人生のターニングポイント周りの人たちの支えで「挫折」から立ち直ったこと
教授陣によるリレーコラム/人生のターニングポイント【98】
あらためて研究者としての自分の歩みを振り返ってみると、これまでに大きな転換点は二度あったと思います。
私は全然田舎暮らしの経験がない人間でしたが、学生時代にご指導をいただいた先生からの勧めで、今日「コモンズ」(一定の地域に住む人々が資源を共同で所有・管理する共有地)とも呼ばれている「入会(いりあい)」の研究を始めました。
入会は日本の農山村を考えるうえでも非常に重要な概念であり、私も非常に面白く感じながら、現地調査などの研究を進めてきました。
しかし、若いころに自分なりにかなり力を入れて作成した論文が、学会誌でなかなか受理されず掲載されないままあきらめてしまったことがありました。これが、一つ目のターニングポイントで、研究を始めたころの私にとって最初の挫折の経験でした。
いわゆる査読論文が掲載されるまでにはレフェリーと呼ばれる専門家による審査があります。
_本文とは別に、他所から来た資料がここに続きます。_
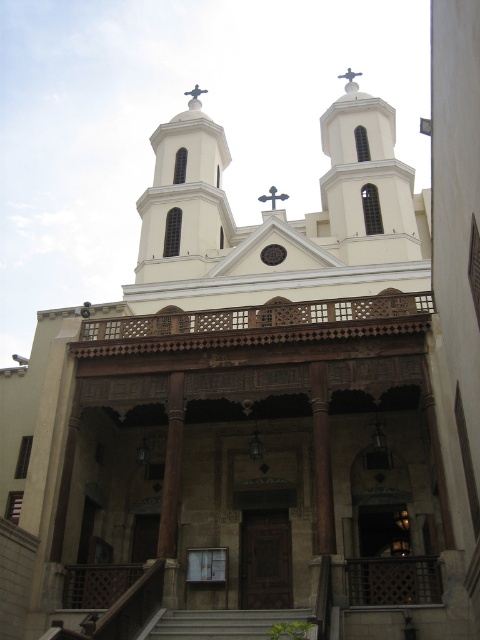
Question: Does white smooth tower at center appear on the left side of gray concrete stairs at center?

Choices:
 (A) yes
 (B) no

Answer: (A)

Question: Is gray concrete stairs at center further to camera compared to metallic cross at center?

Choices:
 (A) yes
 (B) no

Answer: (B)

Question: Which object is positioned closest to the white stone tower at upper center?

Choices:
 (A) gray concrete stairs at center
 (B) white smooth tower at center

Answer: (B)

Question: Which object appears closest to the camera in this image?

Choices:
 (A) metallic cross at center
 (B) gray concrete stairs at center
 (C) white stone tower at upper center

Answer: (B)

Question: Is gray concrete stairs at center further to camera compared to metallic cross at center?

Choices:
 (A) no
 (B) yes

Answer: (A)

Question: Which point is farther from the camera taking this photo?

Choices:
 (A) (274, 188)
 (B) (361, 141)
 (C) (256, 625)
 (D) (205, 211)

Answer: (B)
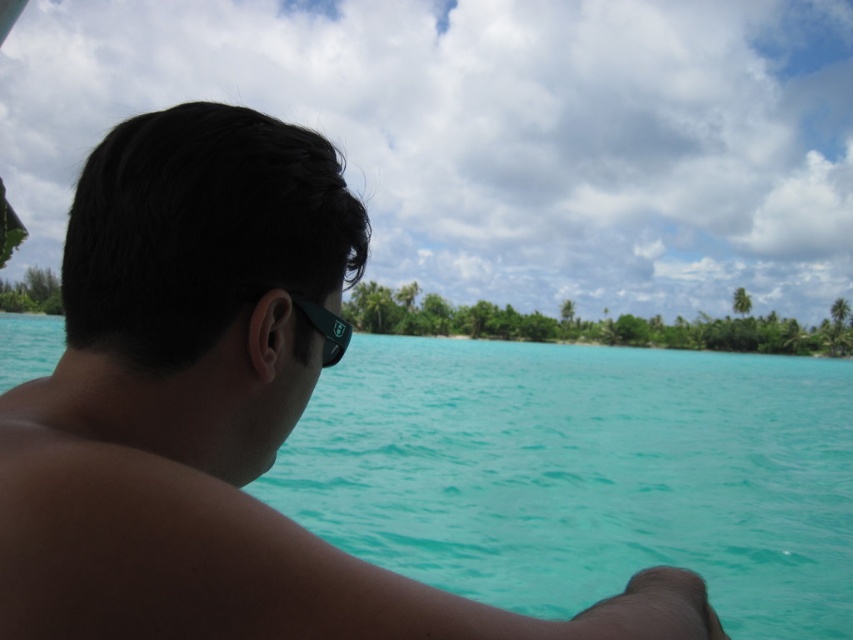
You are a photographer trying to capture a closeup shot of the person in the boat. You have two accessories in view, the matte black sunglasses at upper left and the black rubber goggles at ear. Which accessory should you focus on if you want to capture the larger one in detail?

The matte black sunglasses at upper left is larger in size than the black rubber goggles at ear, so you should focus on the matte black sunglasses at upper left to capture the larger one in detail.

Based on the photo, you are on a boat and want to know if a point in the water is within arm reach. The point is located at coordinates point (198, 529). Your arm can reach up to 20 inches. Can you reach it?

The point (198, 529) is 21.85 inches from the camera, which is beyond your arm reach of 20 inches. You cannot reach it.

You are standing on the boat and looking at the scene. There is a point marked at coordinates [216,413] in the image. What object is located at that point?

The point at coordinates [216,413] corresponds to the matte black sunglasses at upper left.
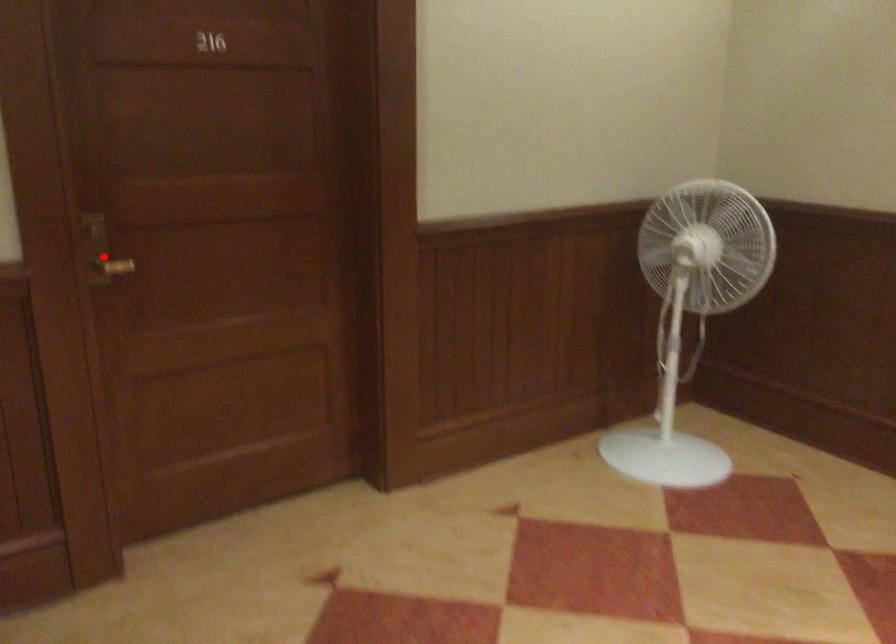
しかし、当時の私の所属する学会では私の意図に学術的な理解は得られませんでした。最終的にはあきらめて、このテーマから一時的に距離を置くことになりました。
それ自体は本当に残念でしたが、同じ90年代の時期、山の中の村でいろいろと調べていると、森林組合などに就職する若い人がどんどん表れているということを別の調査をしながら感じていました。
当時の私はまだ、若者は「都会で華やかな生活をしたい」と思っているに違いないというイメージに囚われていましたが、実際には、自然に囲まれた生活を求めて木こりのような仕事を始めている若者がもう広く現れていたのでした。
「農山村に戻ってきている若者」という現象はその後、特に「田園回帰」のような議論において注目されるようになりましたが、そのことにいち早く気がついて、それを次の研究テーマに据えたことが、もう一つのターニングポイントであったと思います。
前のテーマの論文がなかなか学会で受けいれられない状況のなかで苦しんでいた私を研究室の他のメンバーも知っていたので、新しいテーマで論文を書きはじめたときには励ましてくれたり、論文が掲載されたときにはすごく喜んでくれました。それで私も本当によかったとつくづく思えたことを今も鮮明に覚えています。
もちろん、恩師を含むいろいろな先生方のご指導と励ましに大変勇気づけられ、機会をいただいてきたことは言うまでもありません。正真正銘、周りの方々に支えてもらってこれまでやってきました。
頑張っていても残念ながら報われないことがあるけれど、周りの多くの人の支えがあったからこそ、そこから立ち直ることができました。その経験を忘れずに、常に周りの人々に感謝しながら、自分も人の手助けができるように努力していきたいと思います。
※記事の内容は、執筆者個人の考え、意見に基づくものであり、明治大学の公式見解を示すものではありません。